Option to execute the migration using an SQL file
Hello,
I really appreciate how well pgroll works with JSON files. It would be even more convenient if there was an option to specify an SQL file for migration.
For instance, it would be great if you could use the following command:
./pgroll --postgres-url "postgres://{user}:{password}@{IP}:{port}/{DB}" start 01_create_table.sql --label create_table_11102023 --schema stateless_user_info
This way, you could create a schema named 'stateless_user_info_create_table_11102023' while keeping everything else the same.
Best regards, Althaf
++ It would be nice to have a conversion layer that is able to reads raw SQL migrations and outputs the same thing expressed as pgroll operations.
btw what we have as of today is a way to execute any SQL migration, it's just we don't guarantee zero downtime for those: https://github.com/xataio/pgroll/tree/main/docs#raw-sql
In a scenario where you want to switch migration suites the raw SQL option although nice doesn't allow to have an initializer migration to run an idempotent schema migration.
Is there a way to do something along the lines of:
{
"sql": {
"script": "<file.sql>"
}
}
We have a raw SQL operation that allows you to run any arbitrary SQL for the migration: https://github.com/xataio/pgroll/tree/main/docs#raw-sql. It requires inlining the SQL statements, but otherwise, it looks pretty similar to what you are describing 🙂
I've a crazy idea. What about creating an LLM prompt to translate the SQL statement into the JSON file format? If you like the idea, I can give it a try.
@EmadMokhtar That's an interesting idea! We recently discussed the possibility of doing something like this. If we are able to convert any arbitrary SQL DDL to pgroll format it would be a step forward. In some cases, it's possible that the user still needs to provide some extra info (like the up/down functions), but overall it would make for a better story.

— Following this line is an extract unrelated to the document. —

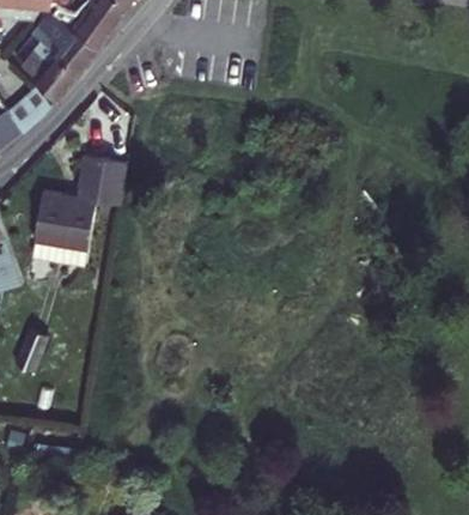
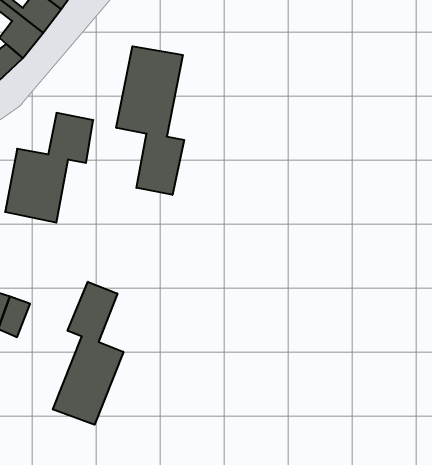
building: none -> [116,46,184,195]
building: none -> [53,282,123,425]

Converting DDL to pgroll format should be pretty simple using pglast in python:
>>> from pglast import parse_sql
>>> stmt = parse_sql('alter table t1 ALTER COLUMN c5 TYPE TEXT;')[0].stmt
>>> from pprint import pprint
>>> pprint(stmt(skip_none=True))
{'@': 'AlterTableStmt',
'cmds': ({'@': 'AlterTableCmd',
'behavior': {'#': 'DropBehavior',
'name': 'DROP_RESTRICT',
'value': 0},
'def_': {'@': 'ColumnDef',
'generated': '\x00',
'identity': '\x00',
'inhcount': 0,
'is_from_type': False,
'is_local': False,
'is_not_null': False,
'location': 28,
'storage': '\x00',
'typeName': {'@': 'TypeName',
'location': 36,
'names': ({'@': 'String', 'sval': 'text'},),
'pct_type': False,
'setof': False,
'typemod': -1}},
'missing_ok': False,
'name': 'c5',
'num': 0,
'recurse': False,
'subtype': {'#': 'AlterTableType',
'name': 'AT_AlterColumnType',
'value': 24}},),
'missing_ok': False,
'objtype': {'#': 'ObjectType', 'name': 'OBJECT_TABLE', 'value': 41},
'relation': {'@': 'RangeVar',
'inh': True,
'location': 12,
'relname': 't1',
'relpersistence': 'p'}}
More information than needed by pgroll. In this case, I think you'd only need the relname for the table, name for the column, subtype.name for the operation, and def_.typeName.names[-1].sval for the new data type.
pglast can do the same for a sequence of DDL statements, up to a complete DB dump file.